The studios didn’t screen this movie for the critics, which usually means it’s going to be awful. The wife and I were having dinner near the Edwards Mira Mesa theatre and walked in to see if we could watch it for reviewing purposes. Usually theatres will let a critic in if they can prove they’re actually a movie critic. I showed the manager my card, and she talked to another manager, before coming back to tell me, “We only let critics that are Oscar voters see the movies for free.”
I’m not sure she realizes that there aren’t any movie critics that vote on the Oscars, but those are other actors, directors, etc. We vote on things like the Critics’ Choice awards (which you can watch on January 13th). Anyhow, it all worked out, because the Reading Town Square is one of my favorite theatres, and they know how to treat the critics in town. I was able to reserve the seats I wanted, and watch the movie with an eager crowd.
Screenwriters Maria Melnik and Bragi Schut came up with the concept of six strangers being given a mysterious black box that invites them to participate in an escape room. I could’ve sworn the commercials said it was for a million dollar prize, but in the movie it stated $10,000. That made me wonder why the rich financial trader would even bother. It also made me wonder, when they all start teaming up to find clues, why they’d want to help each other. I mean, if one person figures out the code from various things on the walls and coffee table, are they going to have to split the 10 grand with the ones that added nothing? Of course, none of that matters, because as you probably gathered from the trailers, the folks that set up this escape room want to watch people die trying to find a way out. It’s a little like Cabin in the Woods, with a bit of Hunger Games, Cube, The Game, Lost, and Saw.
As far as horror/thrillers go, the concept of this was fine. And truth be told, my wife and I were also entertained by the dialogue. There were some funny lines, and it kept us entertained a lot of the time. I just have this weird habit of analyzing things. With each elaborate room they’d escape out of and into another, I was wondering how much it would cost to actually put the whole thing together. In another scene, that was made to look like a juke joint (pool table, jukebox, booze), I wondered why they kept playing Petula Clark’s “Downtown” over and over, as if that’s some kind of torture. Hey…that’s a good song. And, if you’re going to use a song, why not Rupert Holmes’ “Escape” or Morrison singing “Five to one, baby/one in five/no one here gets out alive.” Something to fit the theme. But I digress.
The movie does get a tad more intriguing when halfway through, they start to realize they weren’t just randomly selected.
The contestants are…(and please read this in your best cheesy, game show announcer voice)….Zoey (Taylor Russell), a brilliant college student who is so shy, she can’t even talk to a professor that’s complimenting her work. He tells her to “think outside the box” and…that’s why she’s there.
A bearded truck driver (Tyler Labine), who has a voice that reminded me of Rob Riggle. He has a few good lines.

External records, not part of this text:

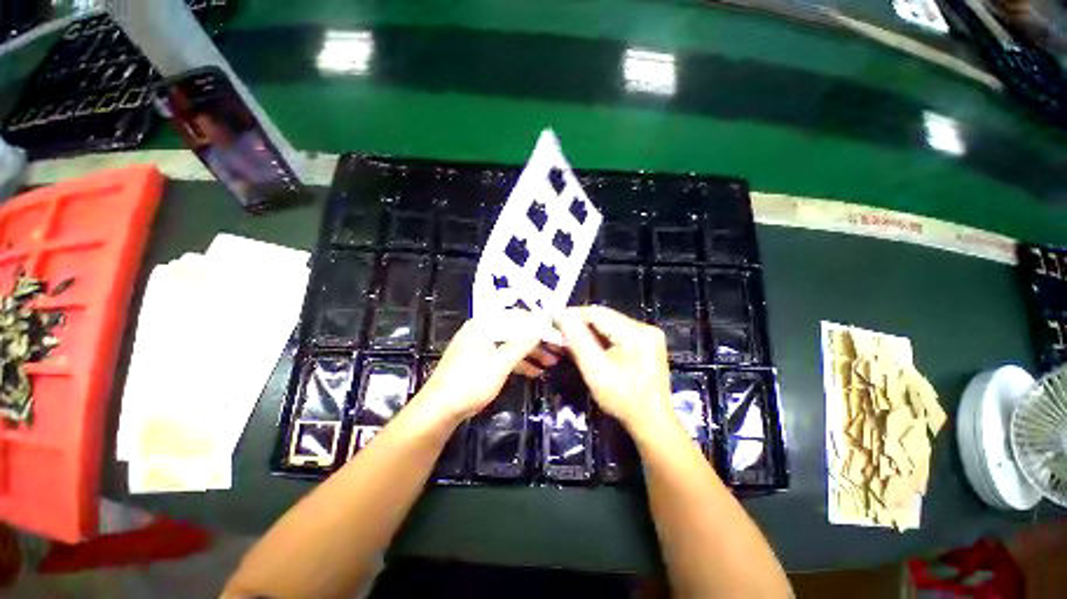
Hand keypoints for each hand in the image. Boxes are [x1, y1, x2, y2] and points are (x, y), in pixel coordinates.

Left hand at [416, 311, 557, 422]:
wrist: (439, 410)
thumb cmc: (470, 383)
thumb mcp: (500, 362)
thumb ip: (522, 342)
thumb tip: (542, 321)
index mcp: (484, 324)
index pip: (518, 316)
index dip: (538, 324)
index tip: (556, 332)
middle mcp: (482, 330)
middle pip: (515, 329)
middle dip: (536, 339)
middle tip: (557, 349)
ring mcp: (480, 345)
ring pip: (510, 343)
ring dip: (530, 352)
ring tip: (551, 362)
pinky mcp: (479, 360)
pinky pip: (503, 355)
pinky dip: (518, 362)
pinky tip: (535, 372)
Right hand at [556, 306, 676, 436]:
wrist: (652, 422)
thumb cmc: (623, 400)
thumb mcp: (595, 371)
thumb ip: (577, 341)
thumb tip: (562, 316)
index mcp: (636, 333)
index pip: (598, 313)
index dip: (573, 315)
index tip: (553, 320)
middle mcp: (645, 327)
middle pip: (604, 317)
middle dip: (580, 323)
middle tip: (559, 332)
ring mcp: (647, 335)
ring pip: (609, 324)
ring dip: (589, 330)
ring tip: (570, 339)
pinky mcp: (646, 342)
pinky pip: (617, 333)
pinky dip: (600, 338)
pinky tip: (588, 346)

There’s a tough war vet (Deborah Ann Woll), who has PTSD, and some nasty scars on her back. It’s a safe bet that by the time the movie’s over, she’s going to have a lot more.
There’s the nerdy gamer (Nik Dodani), who looks like he spent some time with The Big Bang Theory cast. He knows a lot about game rooms, although offers little help once things are set in motion.
The only two actors I recognized were Jay Ellis (Insecure), who is the rich, obnoxious dude we all want to die the minute things start heating up.
There’s a scraggly smoker/drinker (Logan Miller), who was great as the blackmailer in Love, Simon…and his character arc in this is somewhat interesting.
My wife told me she liked that we weren’t seeing all the gore of these folks being killed. It was rated PG-13, and that rating should help this movie make a killing (no pun intended) at the box (no pun intended) office. And, the word of mouth won’t be horrible, despite the third act being utterly ridiculous.
The movie is nicely paced, and the set designs are interesting enough. The group also has some chemistry together.
Since the movie will appeal most to teenagers, who will enjoy it…I do think it should’ve been scarier. It also needed to be a little less predictable.
In the beginning of the movie, there’s a funny line about somebody explaining what The Karate Kid was about (“An old guy teaches a kid karate so he can beat up other kids”), and the opening scene has Logan Miller looking for a book and saying “the green book,” which reminded me…I need to take a few more friends to see Green Book before it leaves the theatres. It’s the best movie of the year, and…I see it’s still playing at the Reading Town Square. So escape your boring night at home this weekend, and let the teenagers see Escape Room, while the adults watch Green Book. Everyone will be happy.
1 ½ stars out of 5, and I was surprised my wife liked it a bit more.
THIS JUST IN: In a crazy case of life imitating art, in Poland, 5 girls died trying to get out of an escape room.